JustPaste.it

Politik China Di Timur Tengah Berpotensi Permasalahan

Meningkatnya kedudukan China sebagai salah satu daya besar dunia tampaknya beberapa besar cuma istilah mereka sendiri. Hal ini ternyata benar sekiranya diamati dari kacamata ekonomi, serta juga kalau kita membicarakan perihal kebijakan luar negeri China.

Namun dalam beberapa tahun terakhir, China sudah beberapa kali sudah menonjolkan semacam ketidakjelasan. Terutama di Timur Tengah serta negara-negara Islam lainnya di Asia, yang yaitu sumber minyak mentah utama untuk Beijing.

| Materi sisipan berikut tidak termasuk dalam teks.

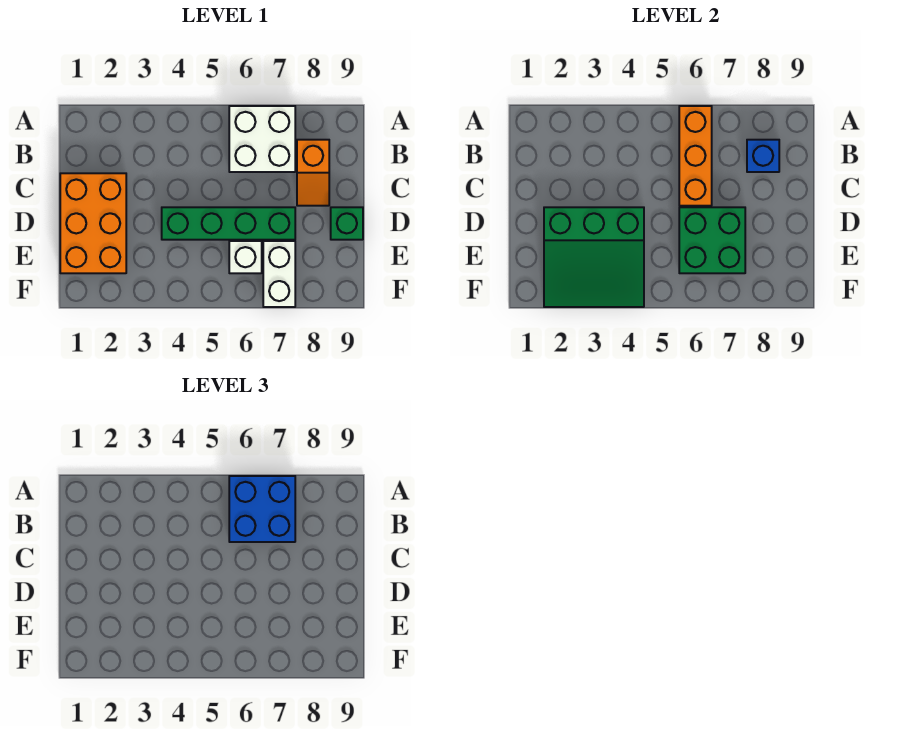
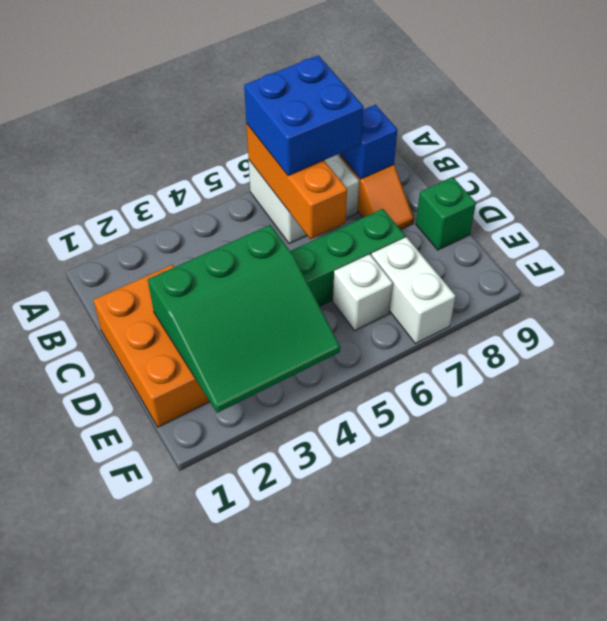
green brick D6:E7 level 2 -> none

Mungkin persoalan yang paling penting ialah China sudah menahan sekitar satu juta etnis Muslim Uighur di Kamp Pengajaran ulang (Re-education Camp) atau juga sering disebut ‘Kamp Cuci Otak’ di Barat Laut Provinsi Xinjiang.

Situasi ini akan benar-benar mungkin membawa konsekuensi yang besar bagi kebijakan luar negeri China. Simak juga beraneka info mengenai berita internasional hari ini disini.

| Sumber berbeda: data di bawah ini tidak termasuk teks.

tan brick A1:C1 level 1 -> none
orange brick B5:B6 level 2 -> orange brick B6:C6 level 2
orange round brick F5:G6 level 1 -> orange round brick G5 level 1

Sentimen anti-China pun mulai meningkat di negara-negara tetangga China, ialah Kazakhstan dan Tajikistan, di mana umat Muslim di perbatasan menikmati penderitaan para etnis Muslim Uighur.

Aksi protes pun terjadi di Bangladesh dan India. Serta muncul pula artikel-tulisan kritis di media-media Pakistan.

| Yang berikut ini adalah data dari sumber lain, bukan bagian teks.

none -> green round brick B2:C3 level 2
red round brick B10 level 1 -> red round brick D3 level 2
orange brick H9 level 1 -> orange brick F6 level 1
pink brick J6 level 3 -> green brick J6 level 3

Sementara itu, Jerman dan Swedia sudah melarang pemulangan etnis Muslim Uighur yang telah mengungsi di sana. Pemerintahan Trump juga sedang menetapkan penjatuhan hukuman untuk China atas kasus di Xinjiang.

Para politikus senior Malaysia pun jadi yang pertama di antara negara - negara Muslim yang mengutuk kebijakan komunis China ini. Sehingga segala ini kian menambah tekanan bagi Arab Saudi serta juga Turki (Etnis Muslim Uighur mempunyai bahasa yang mirip dengan bahasa Turki).

Para elit China mungkin merasa bergembira kalau dapat menyebarkan contoh kediktatoran mereka kepada pemimpin negara lain. Tetapi hal hal yang demikian bisa timbul disertai aksi-aksi balasan dari daerah-daerah yang tak dapat diprediksi.

Sementara China sedang membangun dan mengelola pelabuhan Gwadar di Pakistan, Jamil Anderlini dari Financial Times mengatakan, "Mereka (China) mengambil resiko untuk memulai penjajahan di Pakistan yang ialah wilayah terdampak paling besar dari gerakan Belt and Road sekaligus adalah salah satu basis East India Company pada masa silam."

"Sebetulnya Pakistan yaitu negara yang mendapatkan bantuan dari China. Banyak pihak (di Pakistan) merasa cemas dengan ketergantungan mereka dengan Beijing, yang di mana Pakistan telah menjadi ‘negara pelanggan’. Sangat dapat dibayangkan seandainya ada serangan militan terhadap infrastruktur China yang tidak bisa ditangani oleh militer Pakistan, sehingga China mempertimbangkan untuk menurunkan ‘tentara pembebasan’ untuk melindungi orang-orang China serta aset mereka," lanjut Jamil.